Frau Blondell ward entzückt von dieser Rede. Nun hatte sie die glänzende, glückliche Aussicht, durch elegante Wohnung und elegante Kleidung wieder in ihre so liebe Sphäre zu treten, mit verbuhlten Frauen und begehrlichen Männern verkehren zu können, und zwar in der von ihr so wohl einstudirten Rolle einer gewandten und listigen Kupplerin.

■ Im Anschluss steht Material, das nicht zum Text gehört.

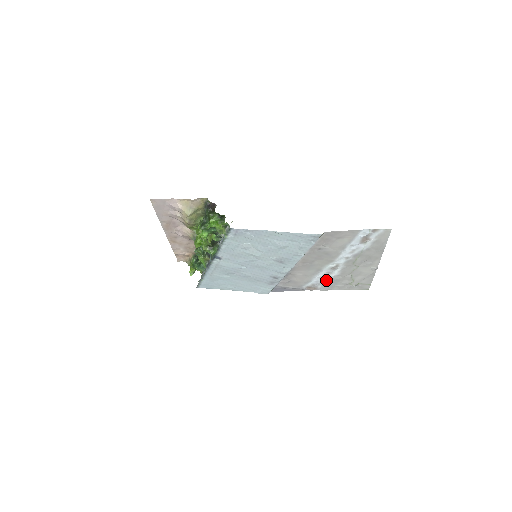
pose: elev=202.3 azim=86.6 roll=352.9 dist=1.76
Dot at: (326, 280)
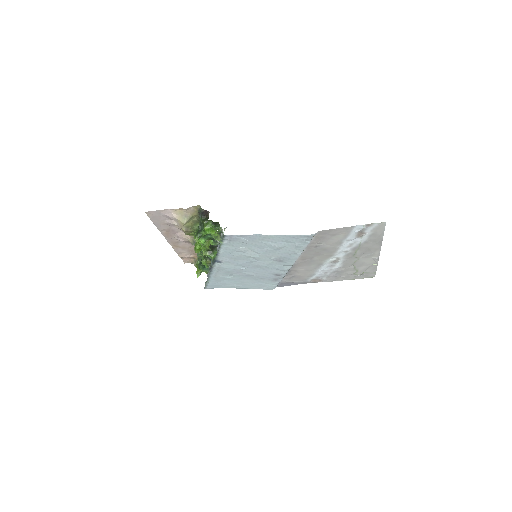
Dot at: (330, 272)
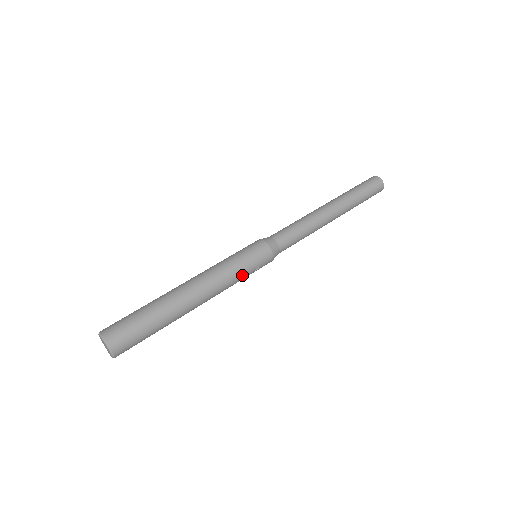
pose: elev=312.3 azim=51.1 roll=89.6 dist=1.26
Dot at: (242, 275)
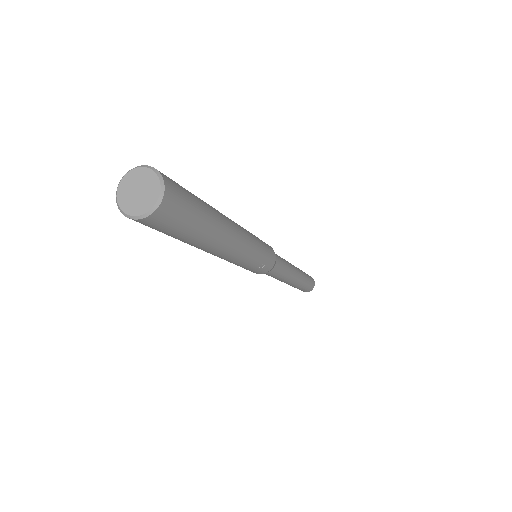
Dot at: (255, 261)
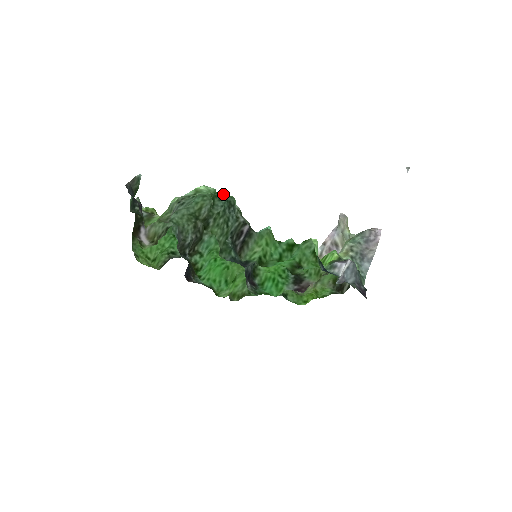
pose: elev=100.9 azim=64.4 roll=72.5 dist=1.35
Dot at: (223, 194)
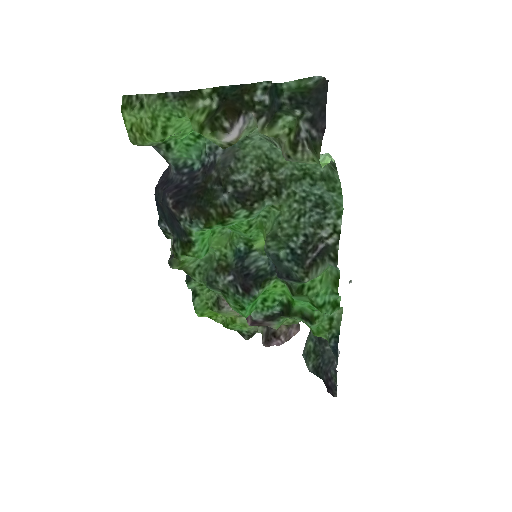
Dot at: (340, 195)
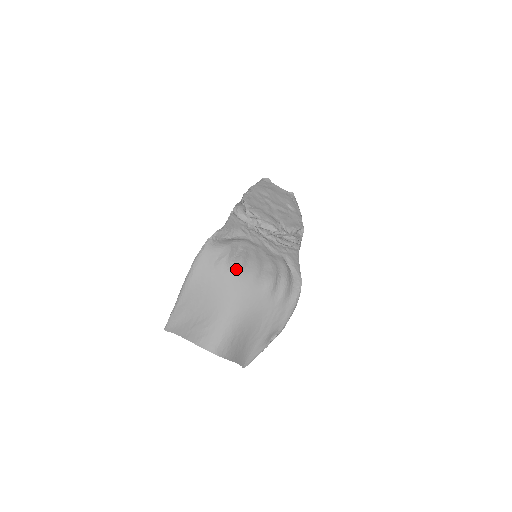
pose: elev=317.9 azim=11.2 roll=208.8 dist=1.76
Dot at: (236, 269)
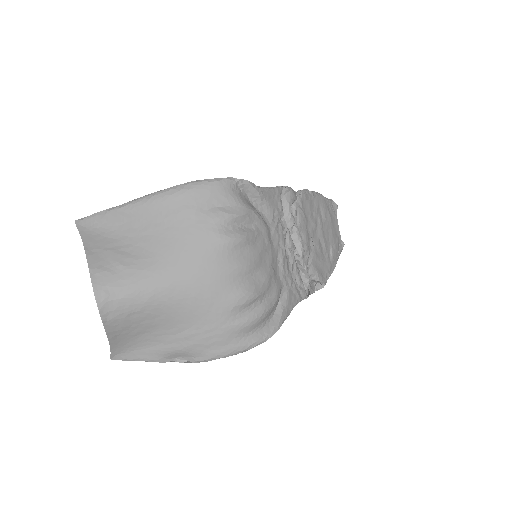
Dot at: (228, 239)
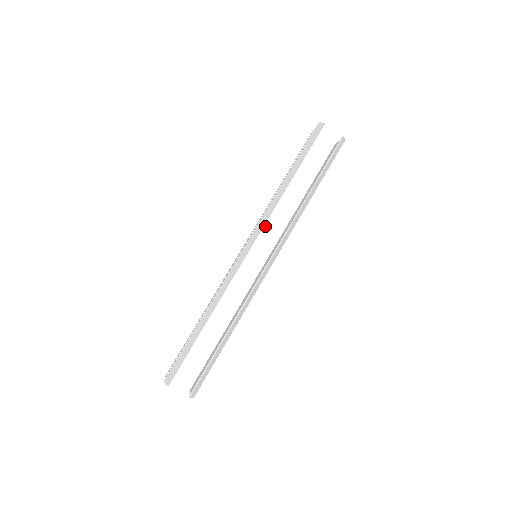
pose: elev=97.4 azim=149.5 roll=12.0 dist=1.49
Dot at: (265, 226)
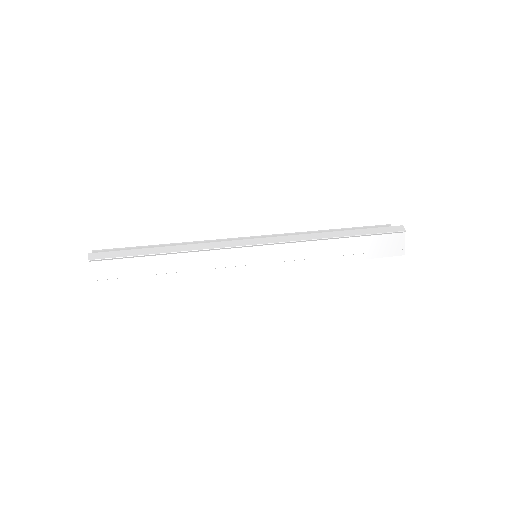
Dot at: occluded
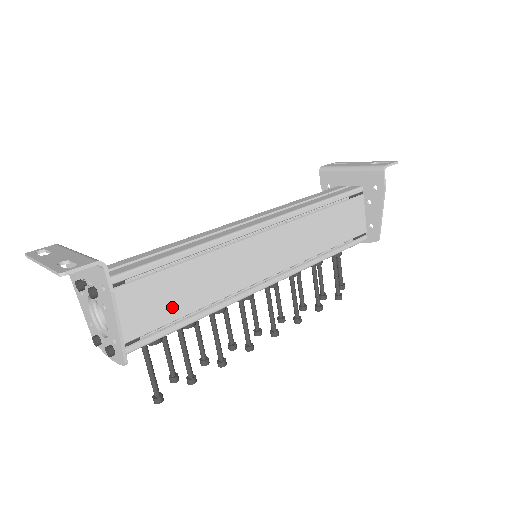
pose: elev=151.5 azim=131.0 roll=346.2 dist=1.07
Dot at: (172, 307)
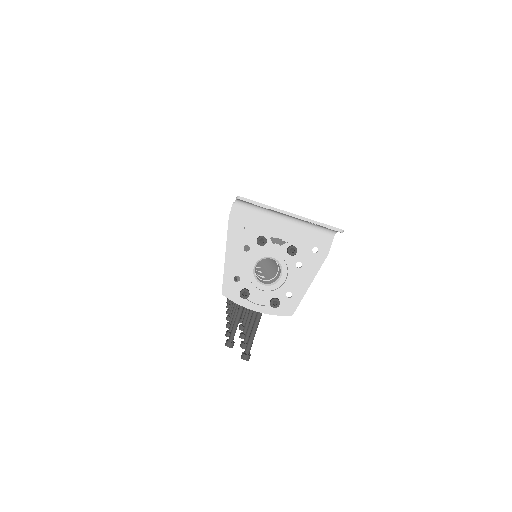
Dot at: occluded
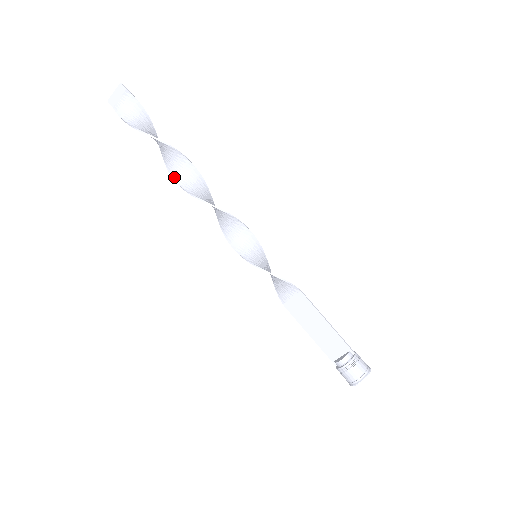
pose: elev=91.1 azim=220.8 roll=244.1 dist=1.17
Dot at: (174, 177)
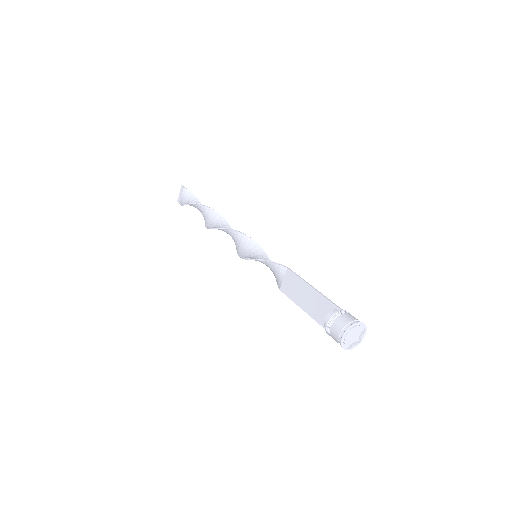
Dot at: (206, 226)
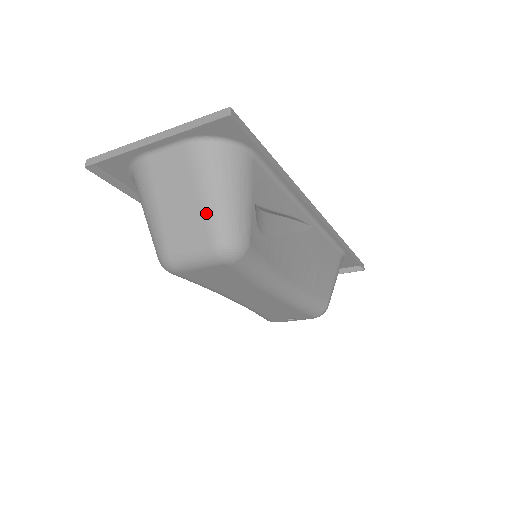
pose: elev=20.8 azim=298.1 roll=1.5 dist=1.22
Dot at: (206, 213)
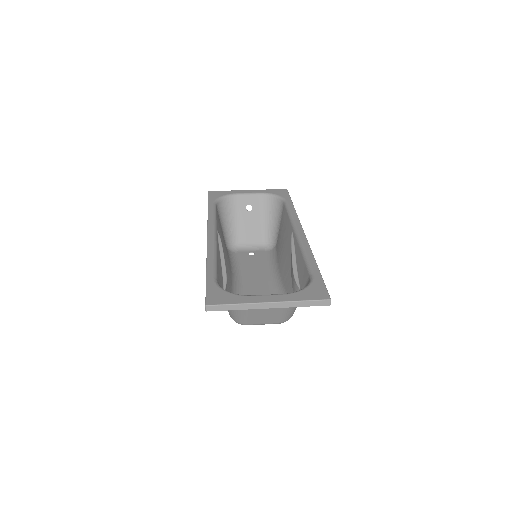
Dot at: (283, 314)
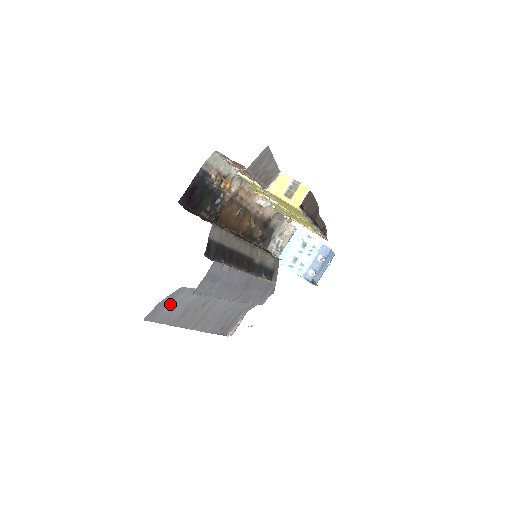
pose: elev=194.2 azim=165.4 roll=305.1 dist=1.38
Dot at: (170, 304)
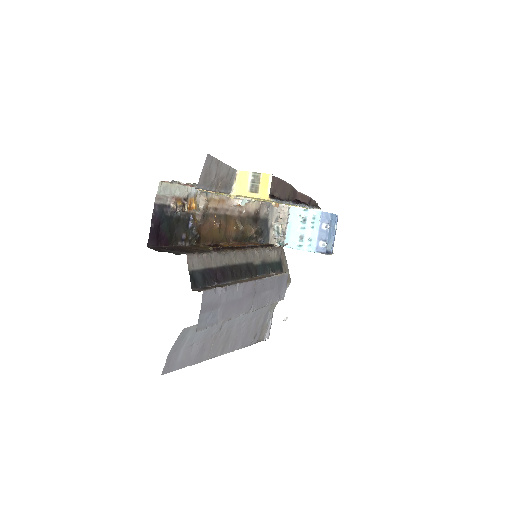
Dot at: (182, 347)
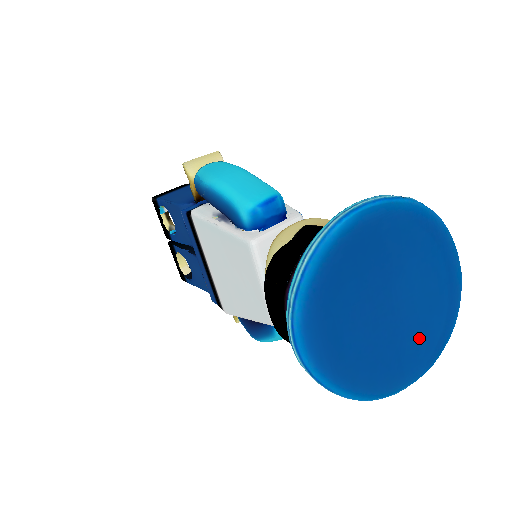
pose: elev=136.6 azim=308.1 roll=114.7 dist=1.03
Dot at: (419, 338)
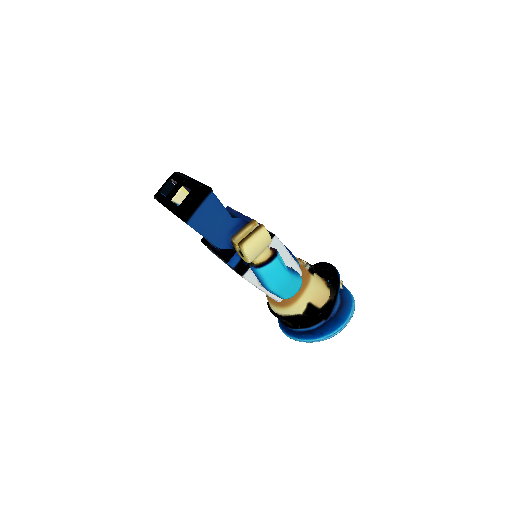
Dot at: occluded
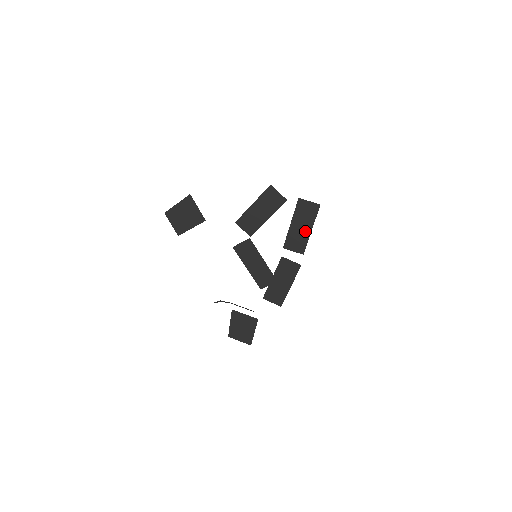
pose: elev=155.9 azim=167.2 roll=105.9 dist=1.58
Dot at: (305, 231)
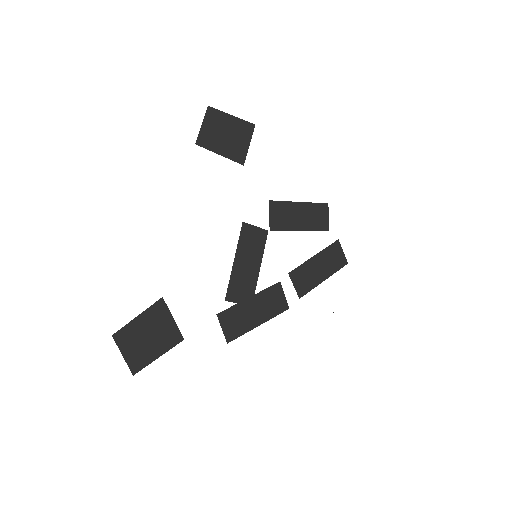
Dot at: (319, 275)
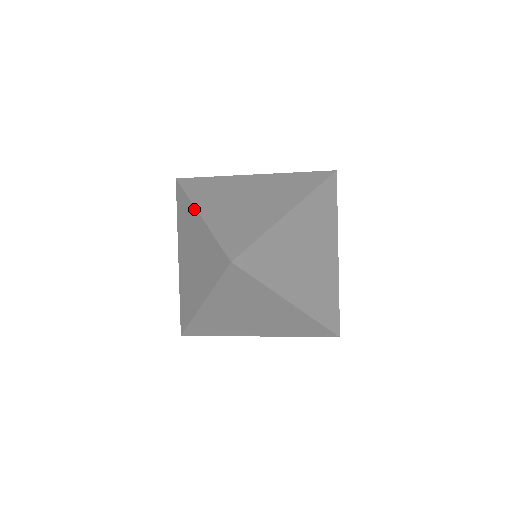
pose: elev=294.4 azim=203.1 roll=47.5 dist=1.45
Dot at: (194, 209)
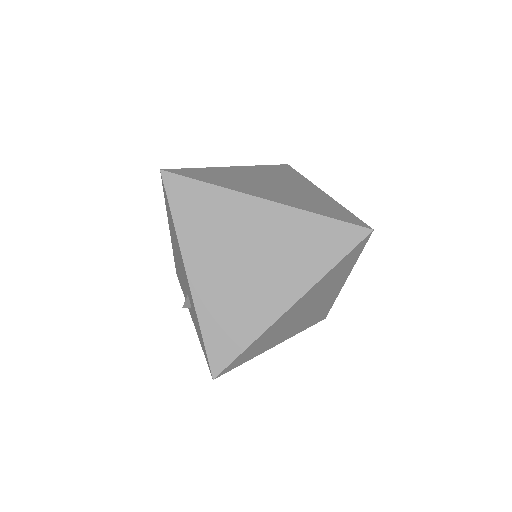
Dot at: (246, 197)
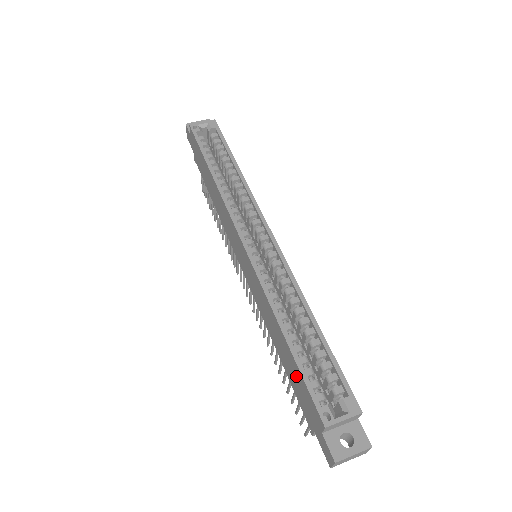
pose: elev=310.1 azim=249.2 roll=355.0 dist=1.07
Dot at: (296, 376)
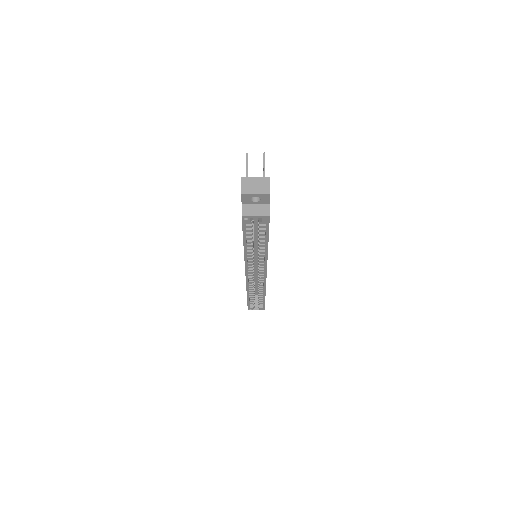
Dot at: occluded
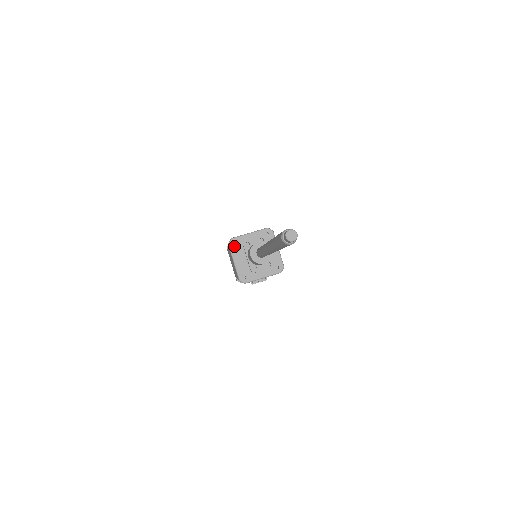
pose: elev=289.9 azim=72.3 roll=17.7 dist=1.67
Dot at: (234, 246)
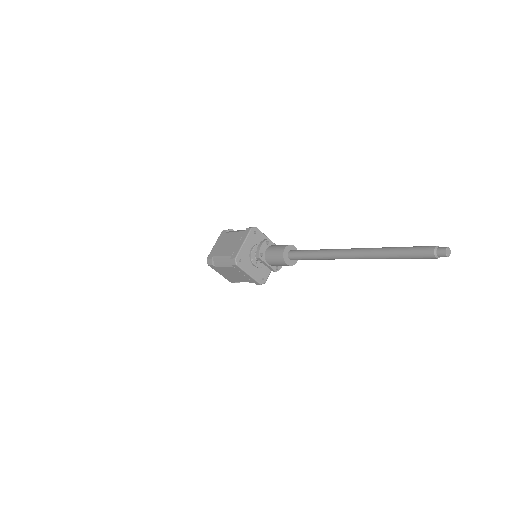
Dot at: (241, 263)
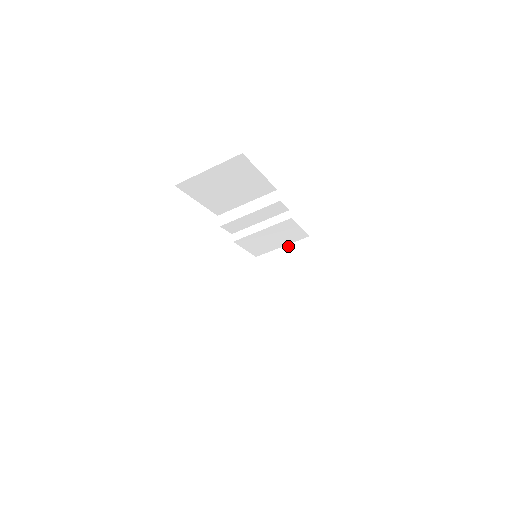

Mit Verachtung sah sie auf das armselige Klüftchen hin, an dem sie viele Stunden so emsig geflickt und gestickt hatte, um am nächsten Abend das lange geruhte Geschäft wieder aufnehmen und einige lumpige Thaler erwerben zu können. Sie sah sich schon im Geiste als die hochgefeierte Freundin vornehmer Damen und Herren, und eine unversiegbare Goldquelle in ihren Säckel fließen.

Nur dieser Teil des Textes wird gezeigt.